=== Section Start ===
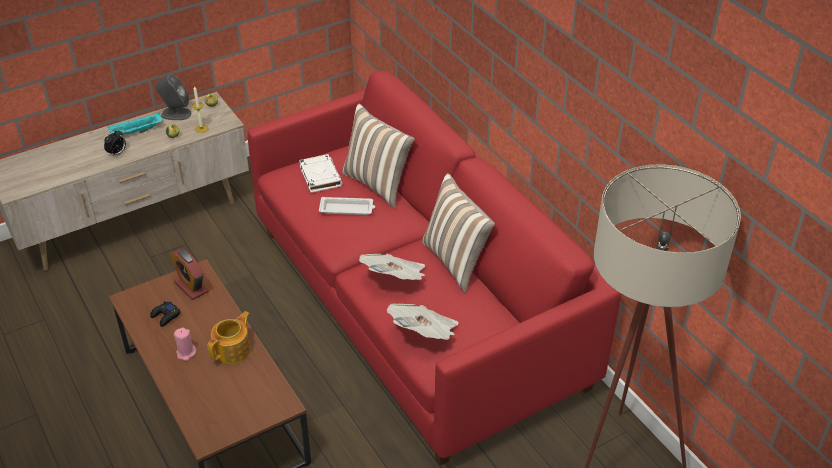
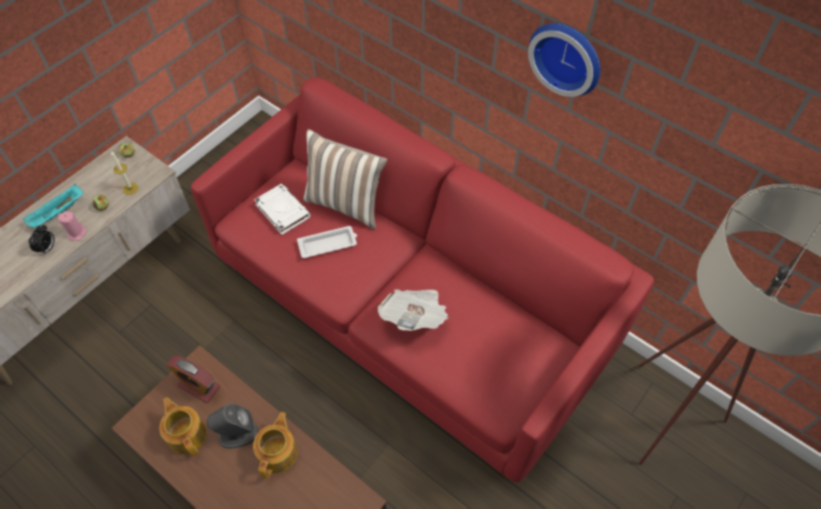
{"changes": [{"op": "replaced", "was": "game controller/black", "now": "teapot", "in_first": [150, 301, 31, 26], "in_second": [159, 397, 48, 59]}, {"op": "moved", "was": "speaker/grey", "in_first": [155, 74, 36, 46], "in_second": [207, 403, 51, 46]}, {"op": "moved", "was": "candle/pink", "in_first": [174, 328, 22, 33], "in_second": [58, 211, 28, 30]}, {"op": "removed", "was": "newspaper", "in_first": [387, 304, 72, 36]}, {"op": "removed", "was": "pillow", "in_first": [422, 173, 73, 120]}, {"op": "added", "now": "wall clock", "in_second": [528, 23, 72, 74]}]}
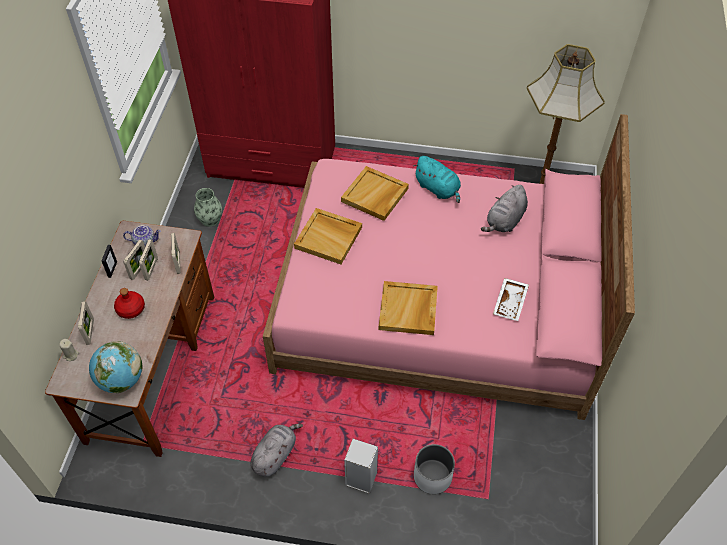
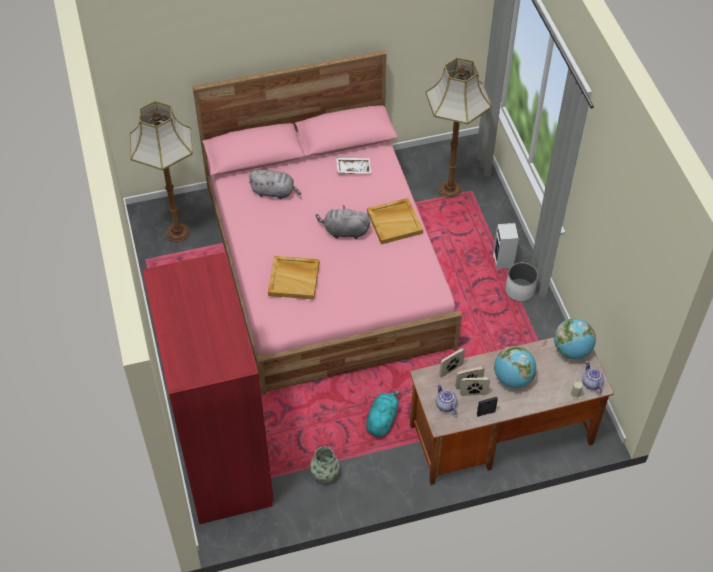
{"changes": [{"op": "removed", "was": "picture frame", "in_first": [78, 301, 16, 44]}, {"op": "replaced", "was": "bottle/red", "now": "globe", "in_first": [114, 288, 31, 31], "in_second": [494, 346, 42, 42]}, {"op": "moved", "was": "plush toy/grey", "in_first": [251, 424, 52, 53], "in_second": [316, 205, 54, 34]}, {"op": "removed", "was": "tray/beige", "in_first": [294, 208, 68, 56]}, {"op": "moved", "was": "plush toy/turquoise", "in_first": [413, 156, 48, 47], "in_second": [366, 390, 35, 47]}, {"op": "moved", "was": "planter/white", "in_first": [414, 444, 41, 50], "in_second": [505, 263, 33, 39]}, {"op": "added", "now": "floor lamp", "in_second": [426, 57, 66, 141]}, {"op": "added", "now": "teapot", "in_second": [582, 361, 22, 33]}]}
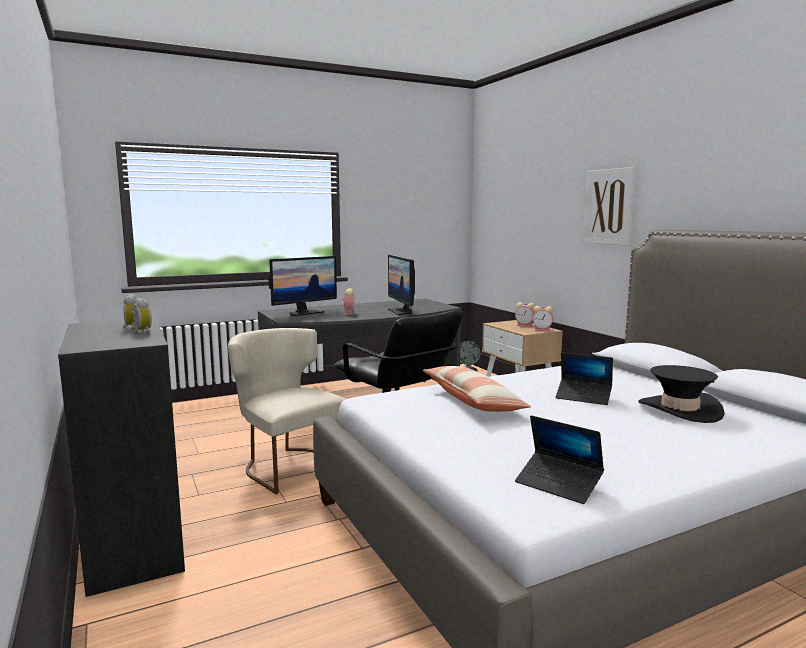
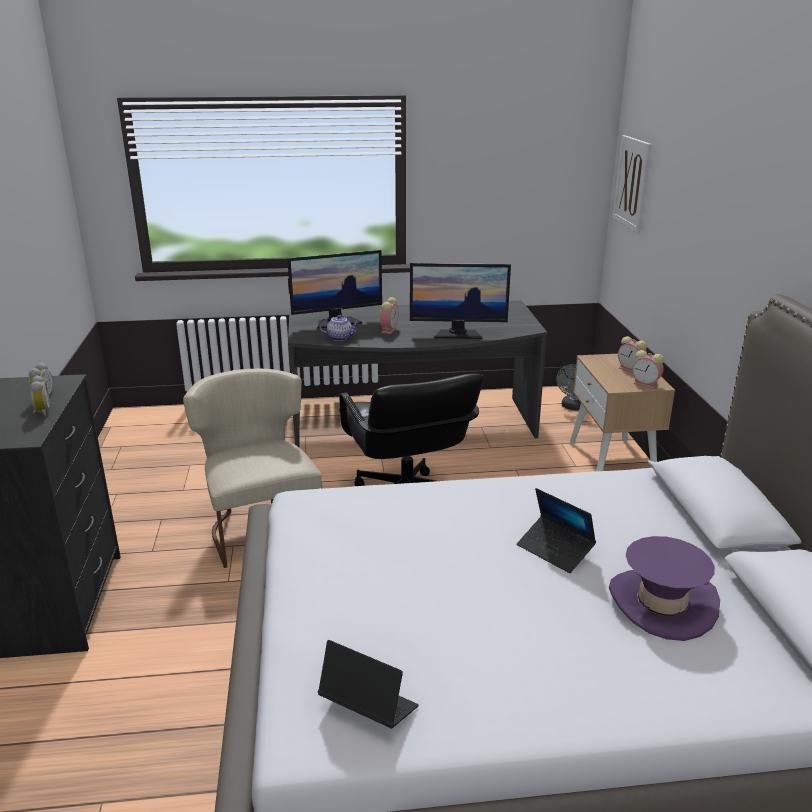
{"changes": [{"op": "turned", "was": "monitor", "in_first": [388, 255, 27, 60], "in_second": [410, 263, 101, 76], "clockwise": -90}, {"op": "removed", "was": "pillow", "in_first": [423, 366, 108, 46]}, {"op": "turned", "was": "laptop", "in_first": [515, 415, 89, 89], "in_second": [318, 640, 101, 88], "clockwise": 150}, {"op": "moved", "was": "picture", "in_first": [583, 167, 53, 79], "in_second": [612, 135, 40, 99]}, {"op": "recoloured", "was": "hat/black", "now": "hat/purple", "in_first": [638, 365, 87, 58], "in_second": [609, 536, 111, 105]}, {"op": "added", "now": "teapot", "in_second": [319, 315, 41, 26]}]}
=== Section End ===
> WORK ORDER
The aim is an exact repeat of the entire listing, stripped of pictures.

> OUTPUT FOR THIS TASK
{"changes": [{"op": "replaced", "was": "game controller/black", "now": "teapot", "in_first": [150, 301, 31, 26], "in_second": [159, 397, 48, 59]}, {"op": "moved", "was": "speaker/grey", "in_first": [155, 74, 36, 46], "in_second": [207, 403, 51, 46]}, {"op": "moved", "was": "candle/pink", "in_first": [174, 328, 22, 33], "in_second": [58, 211, 28, 30]}, {"op": "removed", "was": "newspaper", "in_first": [387, 304, 72, 36]}, {"op": "removed", "was": "pillow", "in_first": [422, 173, 73, 120]}, {"op": "added", "now": "wall clock", "in_second": [528, 23, 72, 74]}]}
{"changes": [{"op": "removed", "was": "picture frame", "in_first": [78, 301, 16, 44]}, {"op": "replaced", "was": "bottle/red", "now": "globe", "in_first": [114, 288, 31, 31], "in_second": [494, 346, 42, 42]}, {"op": "moved", "was": "plush toy/grey", "in_first": [251, 424, 52, 53], "in_second": [316, 205, 54, 34]}, {"op": "removed", "was": "tray/beige", "in_first": [294, 208, 68, 56]}, {"op": "moved", "was": "plush toy/turquoise", "in_first": [413, 156, 48, 47], "in_second": [366, 390, 35, 47]}, {"op": "moved", "was": "planter/white", "in_first": [414, 444, 41, 50], "in_second": [505, 263, 33, 39]}, {"op": "added", "now": "floor lamp", "in_second": [426, 57, 66, 141]}, {"op": "added", "now": "teapot", "in_second": [582, 361, 22, 33]}]}
{"changes": [{"op": "turned", "was": "monitor", "in_first": [388, 255, 27, 60], "in_second": [410, 263, 101, 76], "clockwise": -90}, {"op": "removed", "was": "pillow", "in_first": [423, 366, 108, 46]}, {"op": "turned", "was": "laptop", "in_first": [515, 415, 89, 89], "in_second": [318, 640, 101, 88], "clockwise": 150}, {"op": "moved", "was": "picture", "in_first": [583, 167, 53, 79], "in_second": [612, 135, 40, 99]}, {"op": "recoloured", "was": "hat/black", "now": "hat/purple", "in_first": [638, 365, 87, 58], "in_second": [609, 536, 111, 105]}, {"op": "added", "now": "teapot", "in_second": [319, 315, 41, 26]}]}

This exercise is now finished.